Re: [PATCH v4 0/8] PCI/pwrctrl: Major rework to integrate pwrctrl devices with controller drivers

From: Shawn Lin

Date: Fri Jan 16 2026 - 03:49:15 EST


在 2026/01/16 星期五 16:30, Manivannan Sadhasivam 写道:
On Fri, Jan 16, 2026 at 04:02:38PM +0800, Shawn Lin wrote:

在 2026/01/05 星期一 21:55, Manivannan Sadhasivam via B4 Relay 写道:
Hi,

This series provides a major rework for the PCI power control (pwrctrl)
framework to enable the pwrctrl devices to be controlled by the PCI controller
drivers.

Problem Statement
=================

Currently, the pwrctrl framework faces two major issues:

1. Missing PERST# integration
2. Inability to properly handle bus extenders such as PCIe switch devices

First issue arises from the disconnect between the PCI controller drivers and
pwrctrl framework. At present, the pwrctrl framework just operates on its own
with the help of the PCI core. The pwrctrl devices are created by the PCI core
during initial bus scan and the pwrctrl drivers once bind, just power on the
PCI devices during their probe(). This design conflicts with the PCI Express
Card Electromechanical Specification requirements for PERST# timing. The reason
is, PERST# signals are mostly handled by the controller drivers and often
deasserted even before the pwrctrl drivers probe. According to the spec, PERST#
should be deasserted only after power and reference clock to the device are
stable, within predefined timing parameters.

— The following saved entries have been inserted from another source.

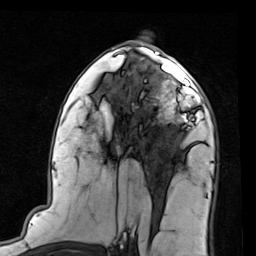
Breast MRI (dynamic contrast-enhanced), one axial slice. Position 49 of 80 along the scan axis. Cropped to one breast. Dynamic contrast-enhanced series, time point 2 of 7 at this slice position (early post-contrast). 1.5 T. TE 2 ms, TR 5.1 ms. 256 × 256 image matrix. Female patient.
Structures marked on this image (semi-automatically segmented with operator editing):
- enhancing-tissue mask used for the functional tumour volume (all voxels passing the contrast-enhancement thresholds inside the analysis volume; usually the tumour): box from (x=149, y=66) to (x=206, y=129) px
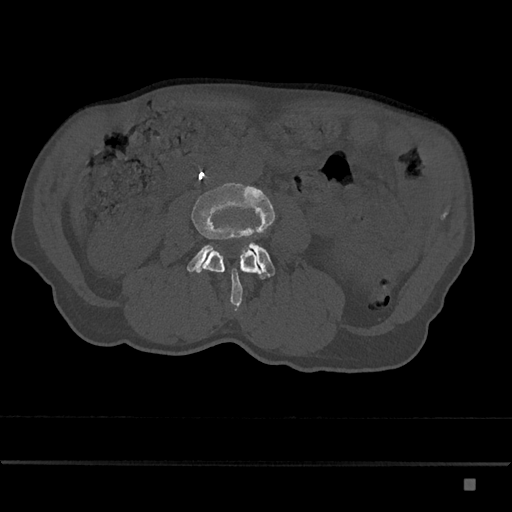
CT including the spine, one axial slice. Position 379 of 797 along the scan axis. 120 kVp. Bone window (W 1800 / L 400 HU). 0.5 mm slice thickness. 512 × 512 image matrix, field of view 390 × 390 mm. Patient: male, 72 years. From the clinical record (not read from this slice): primary cancer: prostate.
Annotated regions visible in this slice (semi-automatically segmented with operator editing):
- L3 vertebra: bounding box <191,181,275,311> (left, top, right, bottom; pixels)
- L4 vertebra: <187,242,275,280>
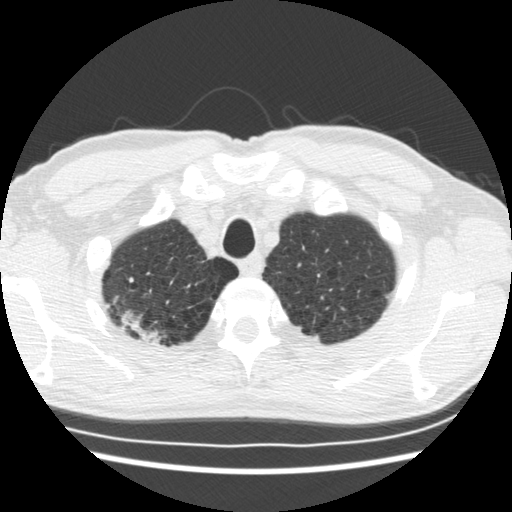
Low-dose screening chest CT, one axial slice. Position 158 of 183 along the scan axis. Reconstruction kernel STANDARD. 120 kVp. Lung window (W 1500 / L -600 HU). 512 × 512 image matrix, field of view 339 × 339 mm.
Outlined on this slice (expert manual segmentation):
- lesion 1 (tumor, upper lobe of right lung): bounding box [x1, y1, x2, y2] px = [123, 312, 163, 344]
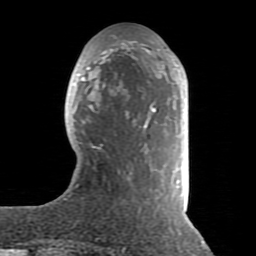
Breast MRI (dynamic contrast-enhanced), one axial slice; position 29 of 80 along the scan axis; cropped to one breast; dynamic contrast-enhanced series, time point 2 of 8 at this slice position (early post-contrast); 1.5 T; TE 2.6 ms, TR 5.9 ms; 2 mm slice thickness; 256 × 256 image matrix, field of view 160 × 160 mm. Female patient.
Structures marked on this image (semi-automatic segmentation, software-assisted and operator-edited):
- enhancing-tissue mask used for the functional tumour volume (all voxels passing the contrast-enhancement thresholds inside the analysis volume; usually the tumour): bounding box [x1, y1, x2, y2] px = [73, 41, 178, 215]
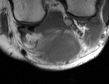
MRI of an extremity soft-tissue mass, one axial slice; slice 15 of 50 in the series (ordered by position); MR volume resampled by the dataset authors to the PET/CT grid (not the native acquisition matrix); 3.27 mm slice thickness; 109 × 84 image matrix. Male patient. From the clinical record (not read from this slice): histological type: synovial sarcoma; site of the primary tumour: left poplietal fossa.
Structures marked on this image (expert contour drawn on MRI and transferred to this co-registered scan by the dataset authors):
- gross tumour volume (mass): bounding box [x1, y1, x2, y2] px = [36, 32, 79, 63]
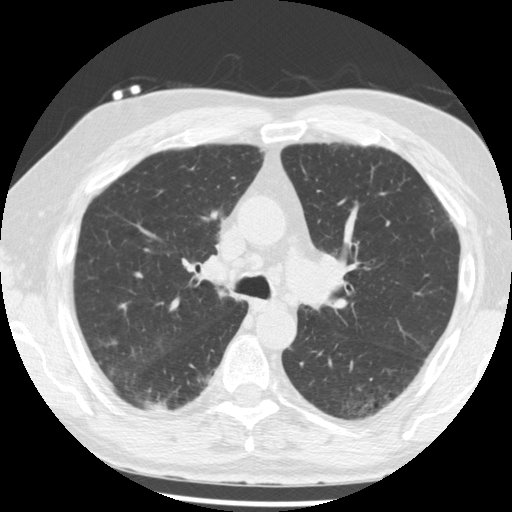
Low-dose screening chest CT, one axial slice; position 138 of 221 along the scan axis; reconstruction kernel STANDARD; lung window (W 1500 / L -600 HU); 2.5 mm slice thickness; 512 × 512 image matrix, field of view 350 × 350 mm.
Outlined on this slice (manually delineated by an expert):
- lesion 1 (tumor, lower lobe of right lung): bounding box [x1, y1, x2, y2] px = [145, 401, 177, 412]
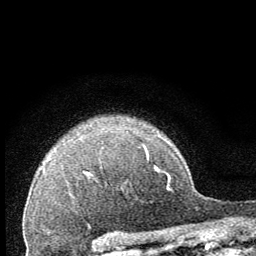
Breast MRI (dynamic contrast-enhanced), one axial slice; cropped to one breast; dynamic contrast-enhanced series, time point 2 of 8 at this slice position (early post-contrast); 1.5 T; TE 3.2 ms, TR 6.5 ms; 2.5 mm slice thickness; 256 × 256 image matrix. Female patient.
Outlined on this slice (semi-automatic segmentation, software-assisted and operator-edited):
- enhancing-tissue mask used for the functional tumour volume (all voxels passing the contrast-enhancement thresholds inside the analysis volume; usually the tumour): bounding box <145,149,148,158> (left, top, right, bottom; pixels)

The second issue stems from the PCI bus scan completing before pwrctrl drivers
probe. This poses a significant problem for PCI bus extenders like switches
because the PCI core allocates upstream bridge resources during the initial
scan. If the upstream bridge is not hotplug capable, resources are allocated
only for the number of downstream buses detected at scan time, which might be
just one if the switch was not powered and enumerated at that time. Later, when
the pwrctrl driver powers on and enumerates the switch, enumeration fails due to
insufficient upstream bridge resources.

Proposal
========

This series addresses both issues by introducing new individual APIs for pwrctrl
device creation, destruction, power on, and power off operations. Controller
drivers are expected to invoke these APIs during their probe(), remove(),
suspend(), and resume() operations. This integration allows better coordination
between controller drivers and the pwrctrl framework, enabling enhanced features
such as D3Cold support.

The original design aimed to avoid modifying controller drivers for pwrctrl
integration. However, this approach lacked scalability because different
controllers have varying requirements for when devices should be powered on. For
example, controller drivers require devices to be powered on early for
successful PHY initialization.

By using these explicit APIs, controller drivers gain fine grained control over
their associated pwrctrl devices.

This series modified the pcie-qcom driver (only consumer of pwrctrl framework)
to adopt to these APIs and also removed the old pwrctrl code from PCI core. This
could be used as a reference to add pwrctrl support for other controller drivers
also.

For example, to control the 3.3v supply to the PCI slot where the NVMe device is
connected, below modifications are required:

Devicetree
----------

// In SoC dtsi:

pci@1bf8000 { // controller node
...
pcie1_port0: pcie@0 { // PCI Root Port node
compatible = "pciclass,0604"; // required for pwrctrl
driver bind
...
};
};

// In board dts:

&pcie1_port0 {
reset-gpios = <&tlmm 152 GPIO_ACTIVE_LOW>; // optional
vpcie3v3-supply = <&vreg_nvme>; // NVMe power supply
};

Controller driver
-----------------

// Select PCI_PWRCTRL_SLOT in controller Kconfig

probe() {
...
// Initialize controller resources
pci_pwrctrl_create_devices(&pdev->dev);
pci_pwrctrl_power_on_devices(&pdev->dev);
// Deassert PERST# (optional)
...
pci_host_probe(); // Allocate host bridge and start bus scan
}

suspend {
// PME_Turn_Off broadcast
// Assert PERST# (optional)
pci_pwrctrl_power_off_devices(&pdev->dev);
...
}

resume {
...
pci_pwrctrl_power_on_devices(&pdev->dev);
// Deassert PERST# (optional)
}

I will add a documentation for the pwrctrl framework in the coming days to make
it easier to use.


This series looks great.

In practice, some PCIe devices may need to be powered down dynamically at
runtime. For example, users might want to disable a PCIe Wi-Fi module when
there's no internet usage — typically, commands like ifconfig wlan0 downonly
bring the interface down but leave the Wi-Fi hardware powered. Is there a
mechanism that would allow the Endpoint driver to leverage pwrctrl
dynamically to support such power management scenarios?


Glad that you've brought it up. You are talking about the usecase similar to
Airplane mode in mobiles, and we at Qcom are looking into this usecase in
upstream.

They way to handle this would be by using runtime PM ops. Once your WiFi or a
NIC driver runtime suspends, it will trigger the controller driver runtime
suspend callback. By that time, the controller driver can see if the device is
active or not (checking D states), whether wakeup is requested or not and then
initiate the D3Cold sequence using the APIs introduced in this series.

But that comes with a cost though, which is resume latency. It is generally not
advised to do D3Cold during runtime PM due to the latency and also device
lifetime issues (wearout etc...). So technically it is possible, but there are
challenges.


Indeed, that's a fundamental power-performance trade-off for battery-powered devices.

Krishna is going to post a series that allows the pcie-qcom driver to do D3Cold
during system suspend with these APIs. And we do have plans to extend it to
Airplane mode and similar usecases in the future.


Thanks for sharing this details.

- Mani